Pictures stay out; print the rest of the listing below exactly as it stands.

[Data — start]

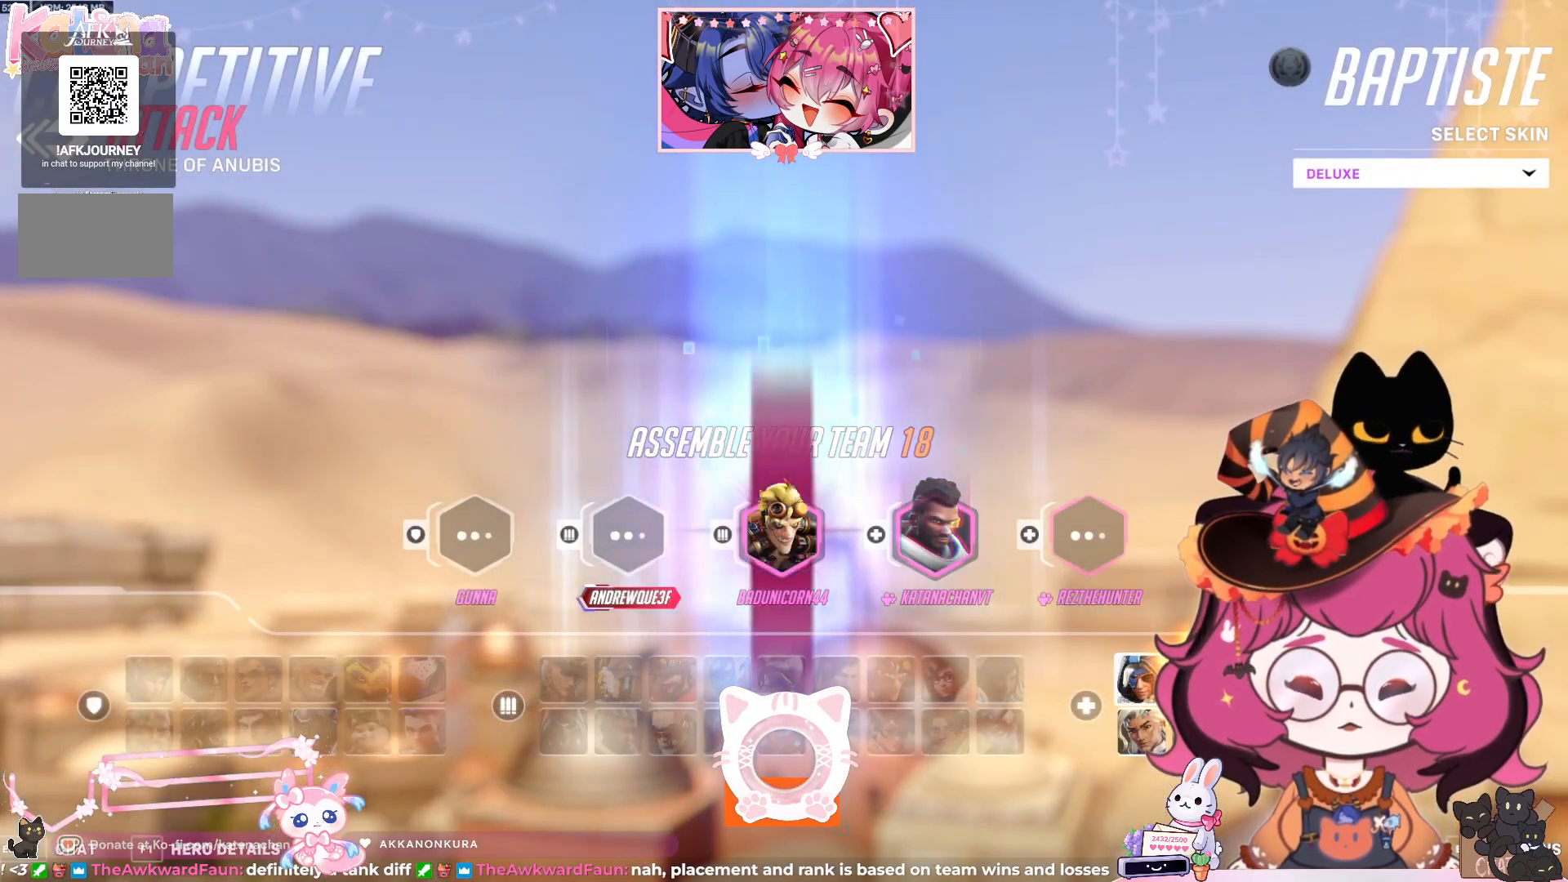
{"keys": [], "mouse": [], "events": [[33, "mouse_left", "down"], [100, "mouse_left", "up"], [183, "mouse_left", "down"], [300, "mouse_left", "up"]]}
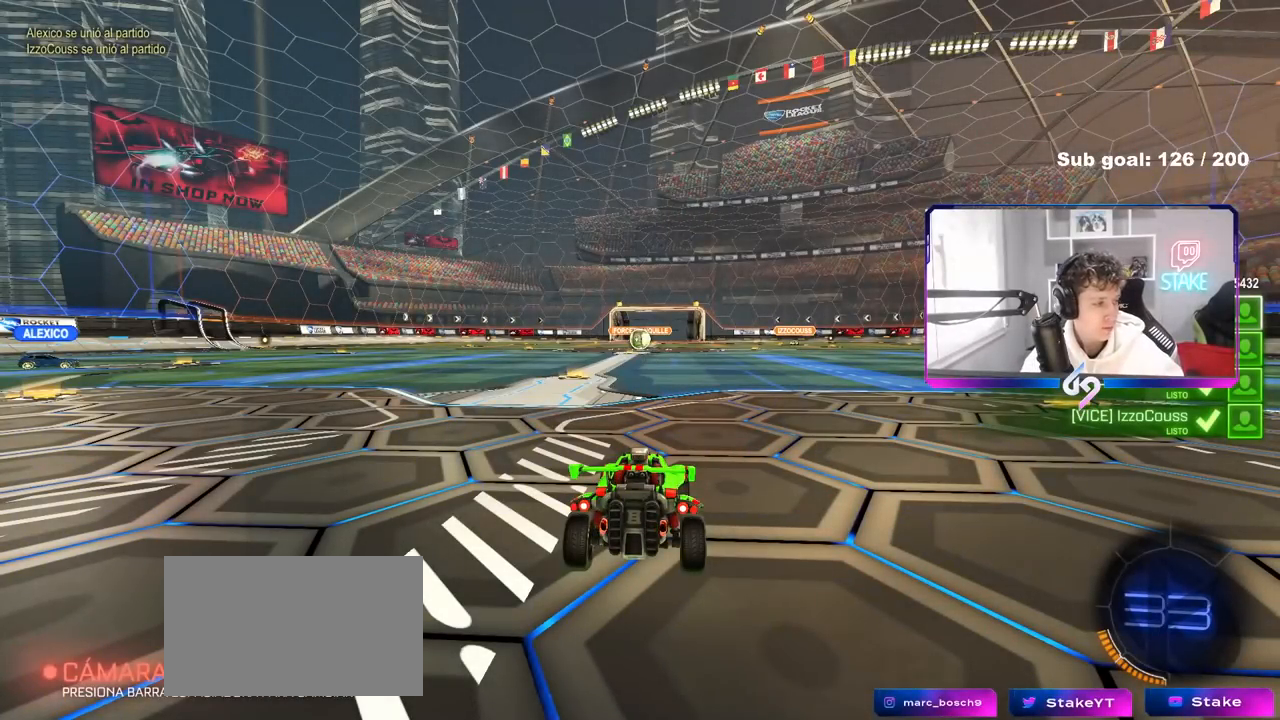
Gameplay with keyboard and mouse; each line is a JSON object with the keys and mouse buttons held at the frame after it. "events" lists presses ("down") and releases ("up") of "1", "2", "3", "4", "5", "a", "alt", "c", "caps_lock", "ctrl", "d", "e", "f", "g", "q", "r", "s", "shift", "space", "t", "tab", "v", "w", "x", "z", "mouse_left", "mouse_wheel" and "mouse_right" between this image and that frame as [ms after this image, input, new state], when the widget could be followed in between. "mouse_left", "mouse_wheel", "mouse_right" = the "left", "wheel", "right" buttons of the "mouse" list. No other keys are recorded. "wheel" means that the mouse wheel is clicked or scrolled. "mouse_move" is the direction in which the mouse moves at that frame (one of eight, or "still"), when it could be read.
{"keys": [], "mouse": [], "mouse_move": "still", "events": []}
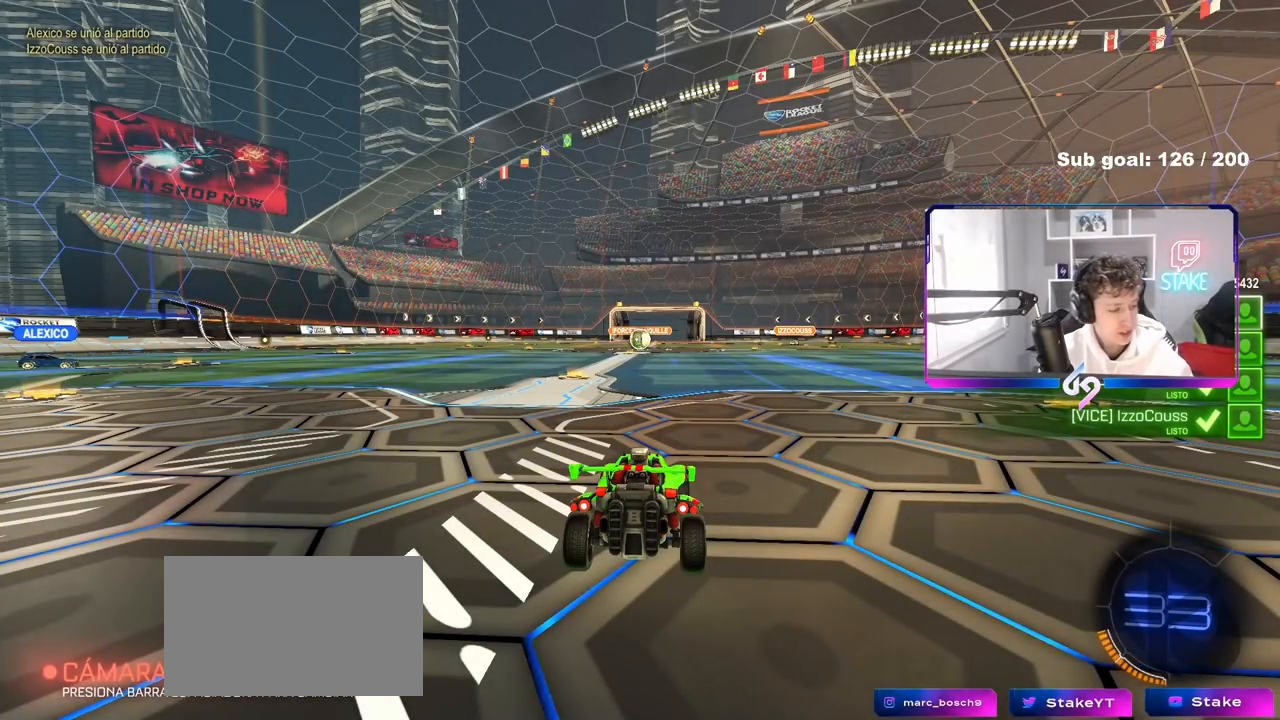
{"keys": [], "mouse": [], "mouse_move": "still", "events": []}
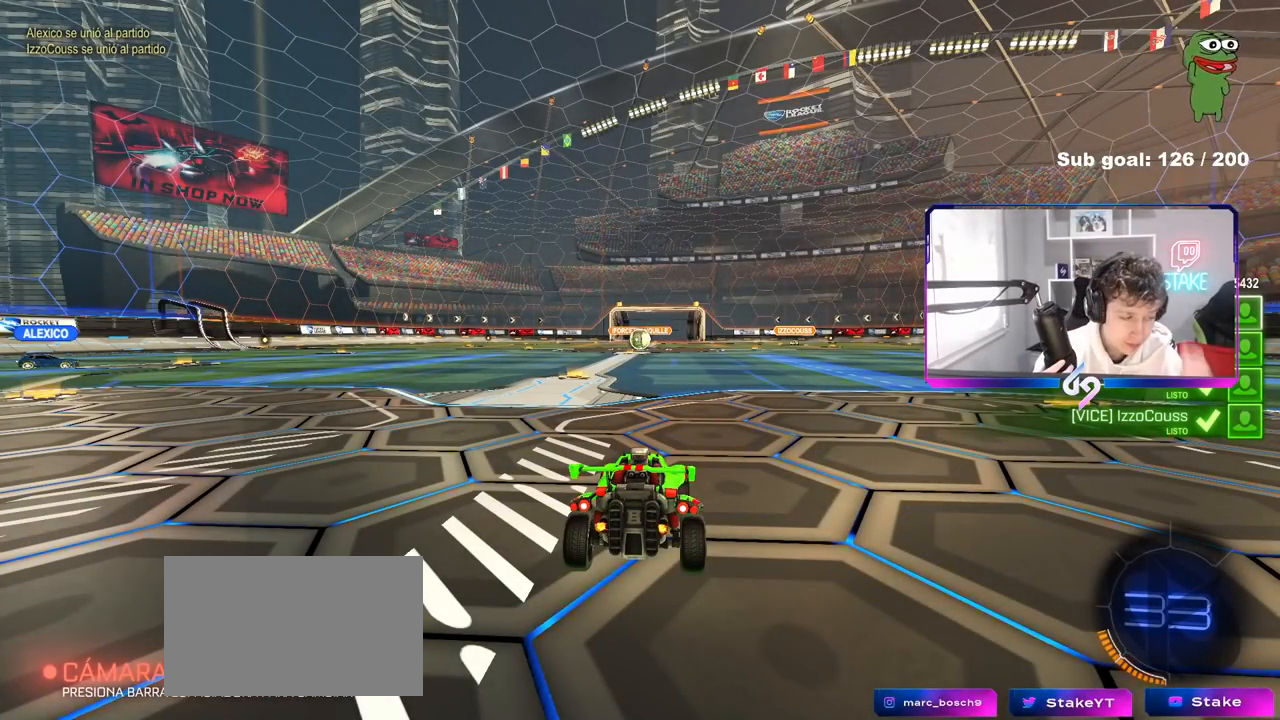
{"keys": [], "mouse": [], "mouse_move": "still", "events": []}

[Data — finish]

→ **Reply**:
{"keys": [], "mouse": [], "events": [[33, "mouse_left", "down"], [100, "mouse_left", "up"], [183, "mouse_left", "down"], [300, "mouse_left", "up"]]}
Gameplay with keyboard and mouse; each line is a JSON object with the keys and mouse buttons held at the frame after it. "events" lists presses ("down") and releases ("up") of "1", "2", "3", "4", "5", "a", "alt", "c", "caps_lock", "ctrl", "d", "e", "f", "g", "q", "r", "s", "shift", "space", "t", "tab", "v", "w", "x", "z", "mouse_left", "mouse_wheel" and "mouse_right" between this image and that frame as [ms after this image, input, new state], when the widget could be followed in between. "mouse_left", "mouse_wheel", "mouse_right" = the "left", "wheel", "right" buttons of the "mouse" list. No other keys are recorded. "wheel" means that the mouse wheel is clicked or scrolled. "mouse_move" is the direction in which the mouse moves at that frame (one of eight, or "still"), when it could be read.
{"keys": [], "mouse": [], "mouse_move": "still", "events": []}
{"keys": [], "mouse": [], "mouse_move": "still", "events": []}
{"keys": [], "mouse": [], "mouse_move": "still", "events": []}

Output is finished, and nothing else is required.